A new finance measure should become effective by mid-2014, under which French companies or French subsidiaries of global companies will be incentivised to make riskier investments in small, innovative businesses.
The drive to free up corporate venturing investment goes on. Only last month, in the UK, the British Venture Capital Association published a 62-page report entitled The Missing Piece, setting out a case for altering the accounting treatment of corporate venturing investments, such that the UK might become a “CVC powerhouse”.
Now, France’s Ministry for the Economy and Finance has put forward a new proposal designed to boost innovation by incentivising corporate venture investment in small companies. The proposal is that any company which invests in cash for a minority shareholding (less than 20%) in a small, innovative, European company, either directly or indirectly (i.e. through a fund), should benefit from a five year, linear amortization of their investment – amounts which effectively can be offset against annual income.

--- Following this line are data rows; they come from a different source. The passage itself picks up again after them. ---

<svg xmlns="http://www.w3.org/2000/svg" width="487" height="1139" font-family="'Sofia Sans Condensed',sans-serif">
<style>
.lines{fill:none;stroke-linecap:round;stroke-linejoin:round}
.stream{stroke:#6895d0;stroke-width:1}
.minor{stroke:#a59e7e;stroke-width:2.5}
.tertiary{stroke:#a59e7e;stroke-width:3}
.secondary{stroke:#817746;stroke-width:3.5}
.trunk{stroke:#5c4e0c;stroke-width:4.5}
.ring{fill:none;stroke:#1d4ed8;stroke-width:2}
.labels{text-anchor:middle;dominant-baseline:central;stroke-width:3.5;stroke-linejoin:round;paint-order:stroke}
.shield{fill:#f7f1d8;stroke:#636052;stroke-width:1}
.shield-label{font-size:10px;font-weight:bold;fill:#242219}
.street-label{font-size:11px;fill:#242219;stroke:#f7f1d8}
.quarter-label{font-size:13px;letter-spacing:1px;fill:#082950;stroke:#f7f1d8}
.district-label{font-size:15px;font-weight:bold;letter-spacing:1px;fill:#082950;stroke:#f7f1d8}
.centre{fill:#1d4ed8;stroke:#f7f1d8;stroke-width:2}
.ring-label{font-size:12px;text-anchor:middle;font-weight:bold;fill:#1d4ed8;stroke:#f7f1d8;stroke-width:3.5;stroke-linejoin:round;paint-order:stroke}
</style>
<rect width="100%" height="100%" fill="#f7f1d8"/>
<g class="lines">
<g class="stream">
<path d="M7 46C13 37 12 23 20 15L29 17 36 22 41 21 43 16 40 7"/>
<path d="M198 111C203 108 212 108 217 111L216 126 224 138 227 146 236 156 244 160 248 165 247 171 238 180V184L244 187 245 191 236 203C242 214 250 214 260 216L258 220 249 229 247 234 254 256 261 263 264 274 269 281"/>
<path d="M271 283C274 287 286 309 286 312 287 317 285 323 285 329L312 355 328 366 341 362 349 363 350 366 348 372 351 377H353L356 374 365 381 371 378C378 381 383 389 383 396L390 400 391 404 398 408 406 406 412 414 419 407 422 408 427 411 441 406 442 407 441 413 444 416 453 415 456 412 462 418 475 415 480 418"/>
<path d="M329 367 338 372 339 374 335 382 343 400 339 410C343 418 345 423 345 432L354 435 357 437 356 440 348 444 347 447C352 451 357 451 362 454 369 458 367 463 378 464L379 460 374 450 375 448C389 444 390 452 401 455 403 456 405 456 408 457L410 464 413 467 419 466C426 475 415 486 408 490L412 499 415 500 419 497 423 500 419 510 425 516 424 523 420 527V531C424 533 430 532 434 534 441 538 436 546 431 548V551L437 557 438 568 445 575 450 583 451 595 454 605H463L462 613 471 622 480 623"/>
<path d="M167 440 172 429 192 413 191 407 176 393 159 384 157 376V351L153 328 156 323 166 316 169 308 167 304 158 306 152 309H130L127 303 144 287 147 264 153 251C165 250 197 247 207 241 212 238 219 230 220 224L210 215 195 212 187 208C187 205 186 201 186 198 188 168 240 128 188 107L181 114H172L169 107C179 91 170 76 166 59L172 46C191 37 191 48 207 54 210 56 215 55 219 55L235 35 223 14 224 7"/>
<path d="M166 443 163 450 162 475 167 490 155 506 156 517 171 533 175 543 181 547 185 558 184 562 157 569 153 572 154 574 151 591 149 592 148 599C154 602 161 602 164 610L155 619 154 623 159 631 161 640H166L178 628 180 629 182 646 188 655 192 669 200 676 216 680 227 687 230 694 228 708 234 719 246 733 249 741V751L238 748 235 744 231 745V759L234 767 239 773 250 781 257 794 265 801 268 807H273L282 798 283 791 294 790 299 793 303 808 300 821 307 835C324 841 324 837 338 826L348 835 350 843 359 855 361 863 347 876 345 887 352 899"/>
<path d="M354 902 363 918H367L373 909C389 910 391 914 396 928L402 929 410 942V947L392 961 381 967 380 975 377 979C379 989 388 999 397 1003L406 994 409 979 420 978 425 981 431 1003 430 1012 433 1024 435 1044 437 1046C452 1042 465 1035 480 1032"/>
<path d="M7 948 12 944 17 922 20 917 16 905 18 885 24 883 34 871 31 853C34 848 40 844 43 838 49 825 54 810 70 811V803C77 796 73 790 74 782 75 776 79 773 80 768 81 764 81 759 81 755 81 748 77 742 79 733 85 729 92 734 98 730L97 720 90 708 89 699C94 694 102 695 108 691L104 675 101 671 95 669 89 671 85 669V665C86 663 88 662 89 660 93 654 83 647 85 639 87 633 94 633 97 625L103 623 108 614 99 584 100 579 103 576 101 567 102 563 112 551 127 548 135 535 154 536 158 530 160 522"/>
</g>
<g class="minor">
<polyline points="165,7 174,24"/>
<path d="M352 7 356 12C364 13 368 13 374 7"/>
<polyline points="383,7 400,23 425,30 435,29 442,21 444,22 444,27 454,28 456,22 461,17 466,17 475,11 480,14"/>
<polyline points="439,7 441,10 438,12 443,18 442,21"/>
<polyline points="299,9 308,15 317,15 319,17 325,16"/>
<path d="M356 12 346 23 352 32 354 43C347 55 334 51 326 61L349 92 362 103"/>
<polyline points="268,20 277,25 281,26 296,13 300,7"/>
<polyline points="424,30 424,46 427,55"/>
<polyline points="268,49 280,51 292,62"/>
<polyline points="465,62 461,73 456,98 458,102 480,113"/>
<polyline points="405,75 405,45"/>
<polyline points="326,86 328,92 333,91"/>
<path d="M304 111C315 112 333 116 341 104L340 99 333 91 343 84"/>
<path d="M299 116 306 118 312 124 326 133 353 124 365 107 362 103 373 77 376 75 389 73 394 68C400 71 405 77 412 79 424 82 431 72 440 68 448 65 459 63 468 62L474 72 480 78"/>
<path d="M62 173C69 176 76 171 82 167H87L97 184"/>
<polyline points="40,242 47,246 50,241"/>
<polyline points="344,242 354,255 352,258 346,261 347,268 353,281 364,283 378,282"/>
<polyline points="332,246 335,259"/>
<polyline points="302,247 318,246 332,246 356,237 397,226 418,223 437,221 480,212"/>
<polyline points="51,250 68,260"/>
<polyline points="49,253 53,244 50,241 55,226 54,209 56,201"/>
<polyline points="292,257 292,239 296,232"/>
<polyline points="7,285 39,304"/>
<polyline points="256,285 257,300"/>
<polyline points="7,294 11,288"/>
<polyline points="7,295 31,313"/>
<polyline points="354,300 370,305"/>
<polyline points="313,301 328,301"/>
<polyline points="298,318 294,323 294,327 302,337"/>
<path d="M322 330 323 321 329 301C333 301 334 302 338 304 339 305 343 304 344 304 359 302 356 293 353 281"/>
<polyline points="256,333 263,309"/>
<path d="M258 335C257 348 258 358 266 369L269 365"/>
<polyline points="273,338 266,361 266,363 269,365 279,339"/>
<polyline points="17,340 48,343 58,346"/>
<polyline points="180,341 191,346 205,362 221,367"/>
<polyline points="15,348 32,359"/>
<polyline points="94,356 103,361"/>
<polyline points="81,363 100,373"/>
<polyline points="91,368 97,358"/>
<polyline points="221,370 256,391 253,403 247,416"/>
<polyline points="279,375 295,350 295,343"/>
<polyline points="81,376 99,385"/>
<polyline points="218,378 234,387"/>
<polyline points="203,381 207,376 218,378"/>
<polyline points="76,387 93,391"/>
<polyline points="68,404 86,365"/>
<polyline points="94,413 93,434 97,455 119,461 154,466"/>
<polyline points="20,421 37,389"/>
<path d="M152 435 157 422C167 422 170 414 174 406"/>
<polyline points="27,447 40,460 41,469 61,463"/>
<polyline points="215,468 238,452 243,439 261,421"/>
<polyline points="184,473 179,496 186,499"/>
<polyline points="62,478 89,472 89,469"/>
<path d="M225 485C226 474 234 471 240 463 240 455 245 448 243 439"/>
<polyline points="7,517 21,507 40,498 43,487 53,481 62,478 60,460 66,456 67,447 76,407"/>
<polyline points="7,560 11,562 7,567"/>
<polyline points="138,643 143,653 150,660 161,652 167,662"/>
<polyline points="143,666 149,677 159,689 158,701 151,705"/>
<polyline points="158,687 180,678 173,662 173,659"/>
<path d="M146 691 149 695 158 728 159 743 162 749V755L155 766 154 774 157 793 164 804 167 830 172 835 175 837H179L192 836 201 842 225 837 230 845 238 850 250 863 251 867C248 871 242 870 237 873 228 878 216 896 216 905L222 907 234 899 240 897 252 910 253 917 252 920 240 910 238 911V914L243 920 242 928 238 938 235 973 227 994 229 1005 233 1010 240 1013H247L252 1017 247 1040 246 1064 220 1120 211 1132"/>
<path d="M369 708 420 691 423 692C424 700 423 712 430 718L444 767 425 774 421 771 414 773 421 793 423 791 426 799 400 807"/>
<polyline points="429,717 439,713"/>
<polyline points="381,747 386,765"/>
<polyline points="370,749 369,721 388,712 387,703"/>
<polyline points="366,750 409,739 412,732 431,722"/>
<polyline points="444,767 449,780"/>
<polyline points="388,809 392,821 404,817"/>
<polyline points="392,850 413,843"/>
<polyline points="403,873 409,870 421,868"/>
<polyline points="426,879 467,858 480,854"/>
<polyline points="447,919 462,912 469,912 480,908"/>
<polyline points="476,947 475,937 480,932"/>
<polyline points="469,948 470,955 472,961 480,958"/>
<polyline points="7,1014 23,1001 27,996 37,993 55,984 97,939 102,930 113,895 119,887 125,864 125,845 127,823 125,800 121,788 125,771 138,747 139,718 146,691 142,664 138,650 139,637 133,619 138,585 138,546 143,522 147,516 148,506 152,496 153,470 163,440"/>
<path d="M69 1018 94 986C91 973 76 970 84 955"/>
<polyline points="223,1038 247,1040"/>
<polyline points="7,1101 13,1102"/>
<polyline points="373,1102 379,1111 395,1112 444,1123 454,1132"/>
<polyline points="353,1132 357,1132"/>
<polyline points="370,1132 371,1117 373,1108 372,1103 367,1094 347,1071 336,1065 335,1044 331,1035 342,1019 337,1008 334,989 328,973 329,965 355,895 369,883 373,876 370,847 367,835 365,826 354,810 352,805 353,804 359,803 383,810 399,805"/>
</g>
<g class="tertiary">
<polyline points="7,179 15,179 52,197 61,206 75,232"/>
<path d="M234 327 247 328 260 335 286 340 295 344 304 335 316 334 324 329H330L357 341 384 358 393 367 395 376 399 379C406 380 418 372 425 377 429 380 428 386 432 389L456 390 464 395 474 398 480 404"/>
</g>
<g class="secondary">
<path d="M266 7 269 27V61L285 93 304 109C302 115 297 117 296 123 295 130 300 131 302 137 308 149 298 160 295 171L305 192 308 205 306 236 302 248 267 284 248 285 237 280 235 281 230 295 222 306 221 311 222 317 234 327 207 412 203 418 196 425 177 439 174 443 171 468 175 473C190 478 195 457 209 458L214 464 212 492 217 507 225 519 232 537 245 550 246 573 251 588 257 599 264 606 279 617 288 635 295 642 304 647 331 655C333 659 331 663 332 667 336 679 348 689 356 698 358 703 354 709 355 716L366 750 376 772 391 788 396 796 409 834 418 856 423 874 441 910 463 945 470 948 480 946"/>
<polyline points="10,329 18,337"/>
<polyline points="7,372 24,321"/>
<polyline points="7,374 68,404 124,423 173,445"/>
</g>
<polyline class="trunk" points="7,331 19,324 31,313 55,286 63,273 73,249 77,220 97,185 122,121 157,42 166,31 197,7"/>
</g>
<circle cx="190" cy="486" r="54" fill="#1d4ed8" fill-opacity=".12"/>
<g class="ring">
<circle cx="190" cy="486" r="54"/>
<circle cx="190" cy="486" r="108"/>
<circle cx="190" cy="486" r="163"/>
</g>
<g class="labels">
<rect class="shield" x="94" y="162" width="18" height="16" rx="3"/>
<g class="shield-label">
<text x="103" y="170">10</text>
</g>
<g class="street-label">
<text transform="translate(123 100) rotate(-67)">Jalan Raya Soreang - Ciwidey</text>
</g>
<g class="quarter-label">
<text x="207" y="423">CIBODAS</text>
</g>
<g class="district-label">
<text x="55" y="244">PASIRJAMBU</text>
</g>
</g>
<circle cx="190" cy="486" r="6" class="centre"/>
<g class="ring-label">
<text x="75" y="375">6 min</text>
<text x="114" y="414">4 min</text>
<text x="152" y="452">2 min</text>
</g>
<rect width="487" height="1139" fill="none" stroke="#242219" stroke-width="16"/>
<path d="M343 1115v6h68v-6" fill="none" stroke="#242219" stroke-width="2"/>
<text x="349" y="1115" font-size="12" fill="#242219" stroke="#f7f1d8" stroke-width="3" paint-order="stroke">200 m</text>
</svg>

The proposal, developed by the Ministry for the Economy and Finance in consultation with industry experts including AFIC (Association Francaise des Investisseurs pour la Croissance – France’s growth investment association) has been included in the current Loi de Finances (Finance Law). This annual law sets France’s budget for the following year: the current Loi de Finances (setting out France’s 2014 budget) is expected to be passed by the French Parliament before the end of 2013. Because of potential effects on competition within the European Union, the new proposal must be cleared by the European Commission (expected in the first half of 2014), before becoming effective on 1 July 2014.
Antoine Colboc, a director of Innovatys Capital and also President of the Corporate Venture Committee within AFIC, explains the background to the proposal, unveiled earlier in November: “We needed to find ways to increase the attractiveness, to corporations, of venture investment – there are already incentives for private investors. At the moment, companies are discouraged from making risky investments, because if they make an equity investment in a company and lose it, it is not deductible against normal income, only against capital deployed in similar investments.”
The new incentive – introduced as an amortisation allowance rather than a tax rebate, which would have been trickier to constitute – will be accessible to any investing company including, for example, a French subsidiary of a UK company. The definition of a small company follows a European standard – that it should employ fewer than 250 people, have less than €50m turnover and €43m assets on its balance sheet) – while to be classified as innovative it must allocate at least 15% of its expenses in research and development, or be certified as innovative by the OSEO division of public investment bank BPIfrance.